[Machine-readable electronics designs]
---+---

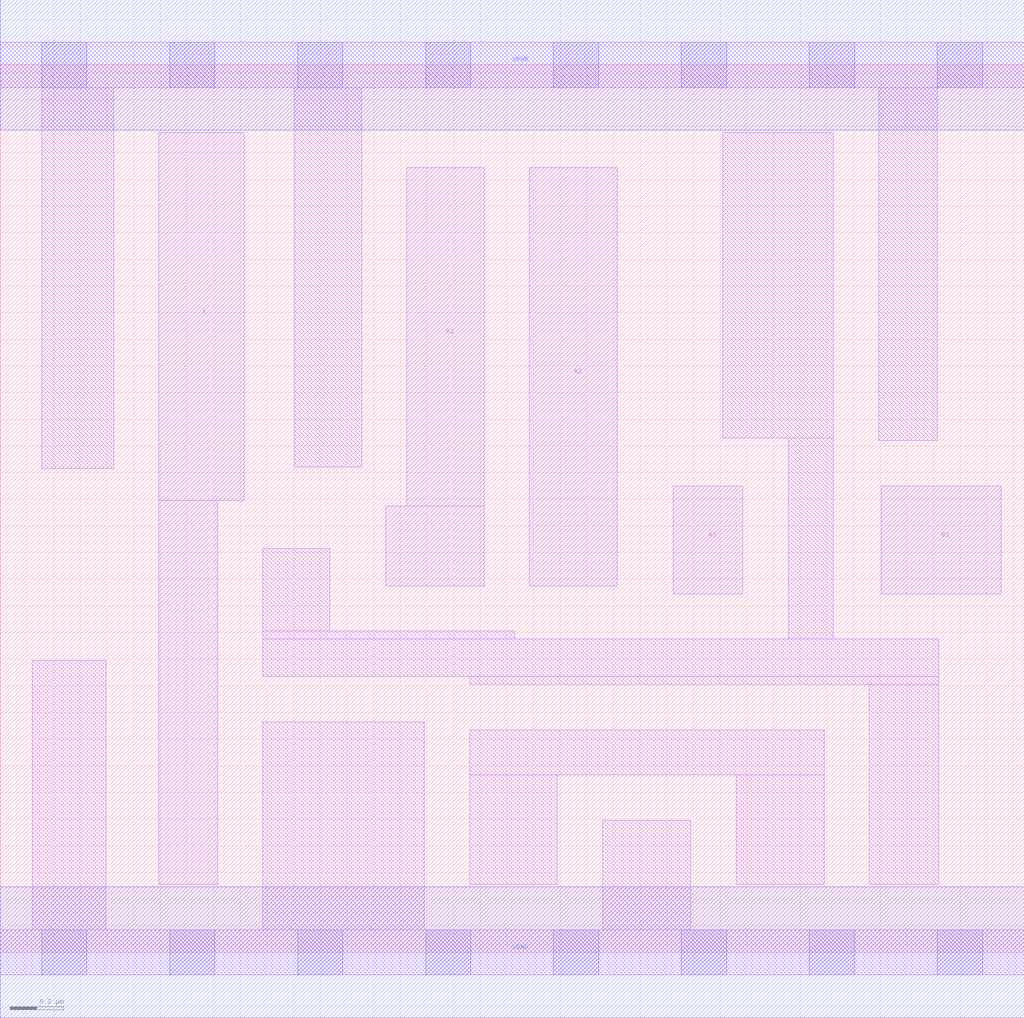
<source format=lef>
# Copyright 2020 The SkyWater PDK Authors
#
# Licensed under the Apache License, Version 2.0 (the "License");
# you may not use this file except in compliance with the License.
# You may obtain a copy of the License at
#
#     https://www.apache.org/licenses/LICENSE-2.0
#
# Unless required by applicable law or agreed to in writing, software
# distributed under the License is distributed on an "AS IS" BASIS,
# WITHOUT WARRANTIES OR CONDITIONS OF ANY KIND, either express or implied.
# See the License for the specific language governing permissions and
# limitations under the License.
#
# SPDX-License-Identifier: Apache-2.0

VERSION 5.7 ;
  NAMESCASESENSITIVE ON ;
  NOWIREEXTENSIONATPIN ON ;
  DIVIDERCHAR "/" ;
  BUSBITCHARS "[]" ;
UNITS
  DATABASE MICRONS 200 ;
END UNITS
MACRO sky130_fd_sc_lp__o31a_2
  CLASS CORE ;
  SOURCE USER ;
  FOREIGN sky130_fd_sc_lp__o31a_2 ;
  ORIGIN  0.000000  0.000000 ;
  SIZE  3.840000 BY  3.330000 ;
  SYMMETRY X Y R90 ;
  SITE unit ;
  PIN A1
    ANTENNAGATEAREA  0.315000 ;
    DIRECTION INPUT ;
    USE SIGNAL ;
    PORT
      LAYER li1 ;
        RECT 1.445000 1.375000 1.815000 1.675000 ;
        RECT 1.525000 1.675000 1.815000 2.945000 ;
    END
  END A1
  PIN A2
    ANTENNAGATEAREA  0.315000 ;
    DIRECTION INPUT ;
    USE SIGNAL ;
    PORT
      LAYER li1 ;
        RECT 1.985000 1.375000 2.315000 2.945000 ;
    END
  END A2
  PIN A3
    ANTENNAGATEAREA  0.315000 ;
    DIRECTION INPUT ;
    USE SIGNAL ;
    PORT
      LAYER li1 ;
        RECT 2.525000 1.345000 2.785000 1.750000 ;
    END
  END A3
  PIN B1
    ANTENNAGATEAREA  0.315000 ;
    DIRECTION INPUT ;
    USE SIGNAL ;
    PORT
      LAYER li1 ;
        RECT 3.305000 1.345000 3.755000 1.750000 ;
    END
  END B1
  PIN X
    ANTENNADIFFAREA  0.588000 ;
    DIRECTION OUTPUT ;
    USE SIGNAL ;
    PORT
      LAYER li1 ;
        RECT 0.595000 0.255000 0.815000 1.695000 ;
        RECT 0.595000 1.695000 0.915000 3.075000 ;
    END
  END X
  PIN VGND
    DIRECTION INOUT ;
    USE GROUND ;
    PORT
      LAYER met1 ;
        RECT 0.000000 -0.245000 3.840000 0.245000 ;
    END
  END VGND
  PIN VPWR
    DIRECTION INOUT ;
    USE POWER ;
    PORT
      LAYER met1 ;
        RECT 0.000000 3.085000 3.840000 3.575000 ;
    END
  END VPWR
  OBS
    LAYER li1 ;
      RECT 0.000000 -0.085000 3.840000 0.085000 ;
      RECT 0.000000  3.245000 3.840000 3.415000 ;
      RECT 0.120000  0.085000 0.395000 1.095000 ;
      RECT 0.155000  1.815000 0.425000 3.245000 ;
      RECT 0.985000  0.085000 1.590000 0.865000 ;
      RECT 0.985000  1.035000 3.520000 1.175000 ;
      RECT 0.985000  1.175000 1.930000 1.205000 ;
      RECT 0.985000  1.205000 1.235000 1.515000 ;
      RECT 1.105000  1.820000 1.355000 3.245000 ;
      RECT 1.760000  0.255000 2.090000 0.665000 ;
      RECT 1.760000  0.665000 3.090000 0.835000 ;
      RECT 1.760000  1.005000 3.520000 1.035000 ;
      RECT 2.260000  0.085000 2.590000 0.495000 ;
      RECT 2.710000  1.930000 3.125000 3.075000 ;
      RECT 2.760000  0.255000 3.090000 0.665000 ;
      RECT 2.955000  1.175000 3.125000 1.930000 ;
      RECT 3.260000  0.255000 3.520000 1.005000 ;
      RECT 3.295000  1.920000 3.515000 3.245000 ;
    LAYER mcon ;
      RECT 0.155000 -0.085000 0.325000 0.085000 ;
      RECT 0.155000  3.245000 0.325000 3.415000 ;
      RECT 0.635000 -0.085000 0.805000 0.085000 ;
      RECT 0.635000  3.245000 0.805000 3.415000 ;
      RECT 1.115000 -0.085000 1.285000 0.085000 ;
      RECT 1.115000  3.245000 1.285000 3.415000 ;
      RECT 1.595000 -0.085000 1.765000 0.085000 ;
      RECT 1.595000  3.245000 1.765000 3.415000 ;
      RECT 2.075000 -0.085000 2.245000 0.085000 ;
      RECT 2.075000  3.245000 2.245000 3.415000 ;
      RECT 2.555000 -0.085000 2.725000 0.085000 ;
      RECT 2.555000  3.245000 2.725000 3.415000 ;
      RECT 3.035000 -0.085000 3.205000 0.085000 ;
      RECT 3.035000  3.245000 3.205000 3.415000 ;
      RECT 3.515000 -0.085000 3.685000 0.085000 ;
      RECT 3.515000  3.245000 3.685000 3.415000 ;
  END
END sky130_fd_sc_lp__o31a_2
END LIBRARY

</source>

---+---

Your reply should be the entries copied exactly, with all images omitted.

_Expected output_
<source format=lef>
# Copyright 2020 The SkyWater PDK Authors
#
# Licensed under the Apache License, Version 2.0 (the "License");
# you may not use this file except in compliance with the License.
# You may obtain a copy of the License at
#
#     https://www.apache.org/licenses/LICENSE-2.0
#
# Unless required by applicable law or agreed to in writing, software
# distributed under the License is distributed on an "AS IS" BASIS,
# WITHOUT WARRANTIES OR CONDITIONS OF ANY KIND, either express or implied.
# See the License for the specific language governing permissions and
# limitations under the License.
#
# SPDX-License-Identifier: Apache-2.0

VERSION 5.7 ;
  NAMESCASESENSITIVE ON ;
  NOWIREEXTENSIONATPIN ON ;
  DIVIDERCHAR "/" ;
  BUSBITCHARS "[]" ;
UNITS
  DATABASE MICRONS 200 ;
END UNITS
MACRO sky130_fd_sc_lp__o31a_2
  CLASS CORE ;
  SOURCE USER ;
  FOREIGN sky130_fd_sc_lp__o31a_2 ;
  ORIGIN  0.000000  0.000000 ;
  SIZE  3.840000 BY  3.330000 ;
  SYMMETRY X Y R90 ;
  SITE unit ;
  PIN A1
    ANTENNAGATEAREA  0.315000 ;
    DIRECTION INPUT ;
    USE SIGNAL ;
    PORT
      LAYER li1 ;
        RECT 1.445000 1.375000 1.815000 1.675000 ;
        RECT 1.525000 1.675000 1.815000 2.945000 ;
    END
  END A1
  PIN A2
    ANTENNAGATEAREA  0.315000 ;
    DIRECTION INPUT ;
    USE SIGNAL ;
    PORT
      LAYER li1 ;
        RECT 1.985000 1.375000 2.315000 2.945000 ;
    END
  END A2
  PIN A3
    ANTENNAGATEAREA  0.315000 ;
    DIRECTION INPUT ;
    USE SIGNAL ;
    PORT
      LAYER li1 ;
        RECT 2.525000 1.345000 2.785000 1.750000 ;
    END
  END A3
  PIN B1
    ANTENNAGATEAREA  0.315000 ;
    DIRECTION INPUT ;
    USE SIGNAL ;
    PORT
      LAYER li1 ;
        RECT 3.305000 1.345000 3.755000 1.750000 ;
    END
  END B1
  PIN X
    ANTENNADIFFAREA  0.588000 ;
    DIRECTION OUTPUT ;
    USE SIGNAL ;
    PORT
      LAYER li1 ;
        RECT 0.595000 0.255000 0.815000 1.695000 ;
        RECT 0.595000 1.695000 0.915000 3.075000 ;
    END
  END X
  PIN VGND
    DIRECTION INOUT ;
    USE GROUND ;
    PORT
      LAYER met1 ;
        RECT 0.000000 -0.245000 3.840000 0.245000 ;
    END
  END VGND
  PIN VPWR
    DIRECTION INOUT ;
    USE POWER ;
    PORT
      LAYER met1 ;
        RECT 0.000000 3.085000 3.840000 3.575000 ;
    END
  END VPWR
  OBS
    LAYER li1 ;
      RECT 0.000000 -0.085000 3.840000 0.085000 ;
      RECT 0.000000  3.245000 3.840000 3.415000 ;
      RECT 0.120000  0.085000 0.395000 1.095000 ;
      RECT 0.155000  1.815000 0.425000 3.245000 ;
      RECT 0.985000  0.085000 1.590000 0.865000 ;
      RECT 0.985000  1.035000 3.520000 1.175000 ;
      RECT 0.985000  1.175000 1.930000 1.205000 ;
      RECT 0.985000  1.205000 1.235000 1.515000 ;
      RECT 1.105000  1.820000 1.355000 3.245000 ;
      RECT 1.760000  0.255000 2.090000 0.665000 ;
      RECT 1.760000  0.665000 3.090000 0.835000 ;
      RECT 1.760000  1.005000 3.520000 1.035000 ;
      RECT 2.260000  0.085000 2.590000 0.495000 ;
      RECT 2.710000  1.930000 3.125000 3.075000 ;
      RECT 2.760000  0.255000 3.090000 0.665000 ;
      RECT 2.955000  1.175000 3.125000 1.930000 ;
      RECT 3.260000  0.255000 3.520000 1.005000 ;
      RECT 3.295000  1.920000 3.515000 3.245000 ;
    LAYER mcon ;
      RECT 0.155000 -0.085000 0.325000 0.085000 ;
      RECT 0.155000  3.245000 0.325000 3.415000 ;
      RECT 0.635000 -0.085000 0.805000 0.085000 ;
      RECT 0.635000  3.245000 0.805000 3.415000 ;
      RECT 1.115000 -0.085000 1.285000 0.085000 ;
      RECT 1.115000  3.245000 1.285000 3.415000 ;
      RECT 1.595000 -0.085000 1.765000 0.085000 ;
      RECT 1.595000  3.245000 1.765000 3.415000 ;
      RECT 2.075000 -0.085000 2.245000 0.085000 ;
      RECT 2.075000  3.245000 2.245000 3.415000 ;
      RECT 2.555000 -0.085000 2.725000 0.085000 ;
      RECT 2.555000  3.245000 2.725000 3.415000 ;
      RECT 3.035000 -0.085000 3.205000 0.085000 ;
      RECT 3.035000  3.245000 3.205000 3.415000 ;
      RECT 3.515000 -0.085000 3.685000 0.085000 ;
      RECT 3.515000  3.245000 3.685000 3.415000 ;
  END
END sky130_fd_sc_lp__o31a_2
END LIBRARY

</source>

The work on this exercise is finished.